The next step is to begin appreciating degree of difficulty in our calculations of execution and performance. We do this not by assuming that someone experiences disadvantages related to the tasks at hand but by engaging managers beyond the function of monitoring performance and reinforcing that their role is to serve and support all of their people to success. The burden of proof should rest on the manager's shoulders, not on the employees (unless anti-ethical behavior is involved). Employees should be judged by their development under a given manager, not on an arbitrary performance standard because personal development is a function of objective measures - proactivity, discipline, consistency, and detail orientation; performance is often a function of conditions beyond our direct control.

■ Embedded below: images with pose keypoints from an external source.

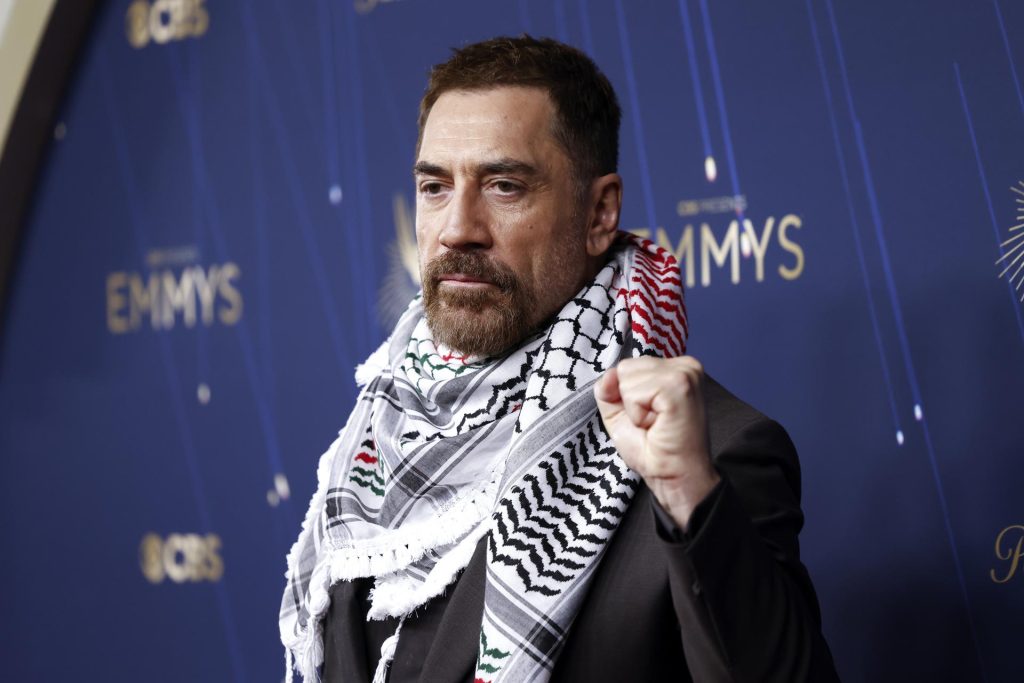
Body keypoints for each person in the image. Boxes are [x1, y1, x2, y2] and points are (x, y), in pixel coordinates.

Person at [280, 35, 839, 682]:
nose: (458, 226)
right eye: (434, 186)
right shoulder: (376, 436)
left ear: (600, 213)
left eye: (505, 185)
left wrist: (688, 493)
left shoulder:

Lastly, we reconcile privilege by giving shortcuts to those who experience greater inequity due to their identity by pairing them with more successful internal mentors who can help them navigate their way to success just as they did. But the internal mentor's function must go beyond advice and veer into the territory of advocacy. So much of corporate success comes down to who is fighting for you in discussions you don't even realize are happening about you. Invite the mentors to the talent discussions as important voices to be considered beyond the metrics, qualitative anecdotes, and passionate defenses of more outspoken managers.
If we do these three things well, those with privilege and those without will find themselves on a more level playing field for the first time. And this is the point of talent identification and development - when we value work ethic, passion, solution-orientation, and emotional maturity more than we value numbers or pedigree or similarity or familiarity, more people can earn a seat at the table. And everyone has to do the same kind of work to achieve success under this approach.
Today, Zuckerberg is the billionaire and Biles is the American hero. Writers and readers of fiction understand this important difference. A heroes' journey without significant adversity does not make for a very interesting protagonist - it doesn't build the character necessary for them to understand that their power is only as good as how they leverage it in service of others. Zuckerberg and Biles do have one thing in common even though they arrived at it through completely different means - when asked why they possess such lofty visions of what they can achieve in their unique pursuits - both routinely reply - because I can.
It's time we make sure more people can too.